Всех жителей Пирана. Марчелло устало поднял руку. А что еще оставалось? Как ни бились отдельные члены Комитета за то, чтобы он взял на себя управление всей страной, больше двух третей комитетчиков полагали: свобода – на то и свобода, что каждый приходит к ней сам. И Пирану полагалось быть примером для других городов Ромалии*. Как быть с иными поселениями, пока толком не знали.
– Параграф о равенстве граждан принят! После перерыва перейдем к рассмотрению вопроса о мерах в отношении врагов революции.
– То, чего вы хотите добиться... Давайте называть вещи своими именами: это диктатура!
Голубые глаза Алессандро вновь сверкали, как четыре года назад, до эльфийских погромов. На шелковые рубашки у него давно не было денег, а светлые локоны драгоценно переливались, рассыпавшись поверх грубого льна. Марчелло мысленно улыбнулся своей прошедшей влюбленности.
– Почему? – невозмутимо уточнила Хельга. Она не являлась членом Временного Комитета, но как представитель комитета квартала Ангелов могла явиться во дворец в перерыве между дебатами.
– Триста лет Ромалией управлял дуумвират. Несмотря на все очевидные трудности правления, он привел страну к процветанию – при том, что у нас нет выхода к морю, и долгое время мы постоянно держали оборону против кочевников с юга. Да, теперь и дуумвират, и монархия в принципе стали скорее преградой на пути развития, и революция устранила эту преграду. Точно так же она устраняет и другие пережитки прошлого, вроде сословных привилегий. Но ради чего? Чтобы вместо короля, не важно, одного или двух, страной точно так же правил Комитет или иной орган? Ромалия вздохнула свободно, благодаря революции она имеет право выбора, имеет право уйти из-под железной пяты столицы!
– А Вы видели, как она уходит, господин... простите, Алессандро? – спокойно и ласково спросила Хельга. Развязала сумочку на плече, извлекла из нее бумаги одним из тех очаровательных жестов, какие Марчелло стал замечать у своей подруги после свадьбы. Тем временем девушка открыла записи и развернула свою мысль: – Вы знаете, мы с Артуром выезжаем и в Лур, и в деревни. В Луре есть что-то вроде Комитета, но он слабее нашего, и стража, например, подчиняется ему через раз.
– Хельга, не обижайся, пожалуйста, я не сомневаюсь в твоих словах, но в Луре нет серьезных беспорядков. Значит, все идет так, как должно идти.

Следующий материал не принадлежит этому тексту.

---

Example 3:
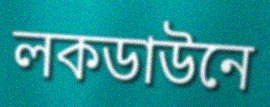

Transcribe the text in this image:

লকডাউনে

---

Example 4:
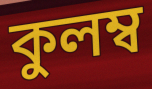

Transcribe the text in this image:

কুলম্ব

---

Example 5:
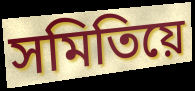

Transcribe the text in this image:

সমিতিয়ে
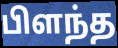
பிளந்த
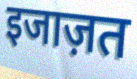
इजाज़त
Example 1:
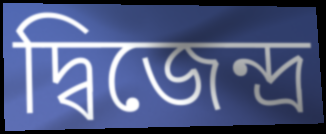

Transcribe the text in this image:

দ্বিজেন্দ্র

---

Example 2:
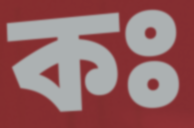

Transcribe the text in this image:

কঃ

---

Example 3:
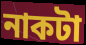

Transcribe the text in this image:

নাকটা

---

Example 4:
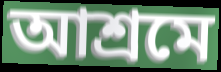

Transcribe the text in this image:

আশ্রমে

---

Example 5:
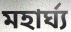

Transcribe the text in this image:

মহার্ঘ্য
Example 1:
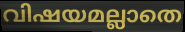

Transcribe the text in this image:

വിഷയമല്ലാതെ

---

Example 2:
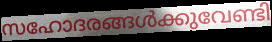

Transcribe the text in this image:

സഹോദരങ്ങൾക്കുവേണ്ടി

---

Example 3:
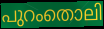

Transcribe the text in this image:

പുറംതൊലി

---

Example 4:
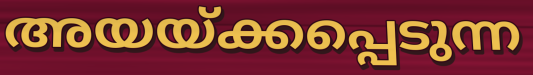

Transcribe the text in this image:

അയയ്ക്കപ്പെടുന്ന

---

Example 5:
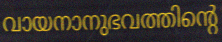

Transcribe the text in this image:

വായനാനുഭവത്തിന്റെ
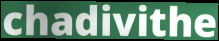
chadivithe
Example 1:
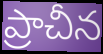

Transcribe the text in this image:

– Беспорядков нет. А голод – посерьезнее нашего. По нашему примеру они установили максимум цен, а стражники ничего не могут поделать с перекупщиками, – невозмутимое лицо Хельги заметно погрустнело, и она продолжила, шелестя бумагами: – В окрестных владениях не всем крестьянам хватает сил, чтобы выступить против своих хозяев. Они бегут к нам, надеются найти работу, а их ловят... И еще шибеницы вдоль дорог... Хорошая свобода, Алессандро?
– Центральная власть исправит? – недоверчиво, но явно сдаваясь, промолвил эльф.

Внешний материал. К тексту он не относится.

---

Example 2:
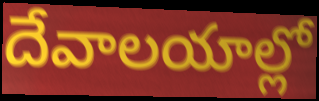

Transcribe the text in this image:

దేవాలయాల్లో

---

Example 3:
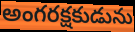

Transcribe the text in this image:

అంగరక్షకుడును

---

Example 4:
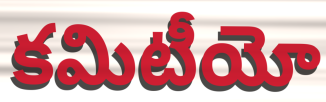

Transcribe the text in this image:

కమిటీయో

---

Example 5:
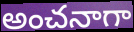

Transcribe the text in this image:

అంచనాగా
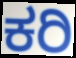
ಕರಿ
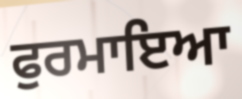
ਫੁਰਮਾਇਆ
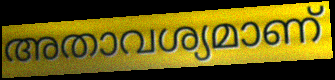
അതാവശ്യമാണ്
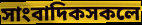
সাংবাদিকসকলে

– Хотя бы попытаемся, – пожал плечами один из сторонников распространения на всю страну принятой конституции.
– Что ж, я не берусь предвидеть, больше будет вреда или пользы... Но то, что вы собираетесь предложить после перерыва? Конфискация имущества врагов революции? Мы – Комитет, а не грабители. Пусть отвечают по закону, пусть отсиживают положенные сроки в тюрьме... Хотя мы вместе брали Сырь и, кажется, радовались ее падению... Пусть. Но, Марчелло! Тебя судили. Если бы ты вернулся домой после заключения и обнаружил, что у тебя отобрали... – Алессандро замялся и неопределенно махнул рукой в цветущий сад под балконом.

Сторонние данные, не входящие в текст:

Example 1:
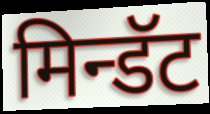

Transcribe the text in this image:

मिन्डॅट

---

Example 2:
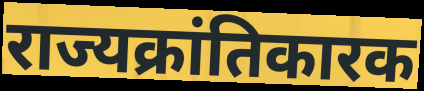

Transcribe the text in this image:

राज्यक्रांतिकारक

– Отобрали? Что? Книги? – пожал плечами историк.
– А хоть и книги, – горячо вклинился в спор Яри. Он на тех же правах, что и Хельга, подоспел к перерыву. – Вот подумай. Начнете вы с конфискации имущества врагов революции. Дальше куда? Дворцы уже заняли, сколько всего растащили. Дальше – еще какие дома отбирать? А кроме домов? Лавку моего дяди, который всю жизнь, не жалея ни рук, ни спины, горбатился, чтобы ее заиметь, тоже конфискуете?
«Можно и лавку», – мелькнуло в голове Марчелло, но шею будто дернул незримый поводок, и он промолчал. Почему про лавку подумалось? Что в ней такого? В основе власти лежит собственность, но не всякая собственность. Земля – это он обнаружил и доказал, однако земля уходит в прошлое. По крайней мере, они делают все для того, чтобы ушла, чтобы крестьяне могли свободно трудиться. Что за собственность? Он заскользил рассеянным взглядам по другим группкам спорщиков. В противоположном углу балкона растаскивали особо пылких. В центре, на низеньких диванчиках вокруг мраморного столика сидели комитетчики пореспектабельнее. Хозяина ткацкой мануфактуры он узнал, а лицо томного молодого эльфа рядом с ним мнилось знакомым... И сложно было не заметить сухощавого, неброско и в то же время очень дорого одетого человека лет шестидесяти.
– Кто те двое, эльф и седой? – спросил он разом у всех приятелей, не слишком тактично перебивая Алессандро. – Кажется, раньше на заседаниях их не было.
– Глаз алмаз! – откликнулся гном из круга семьи Яри. – Старик – сам Анастасио Медный. А вот эльф...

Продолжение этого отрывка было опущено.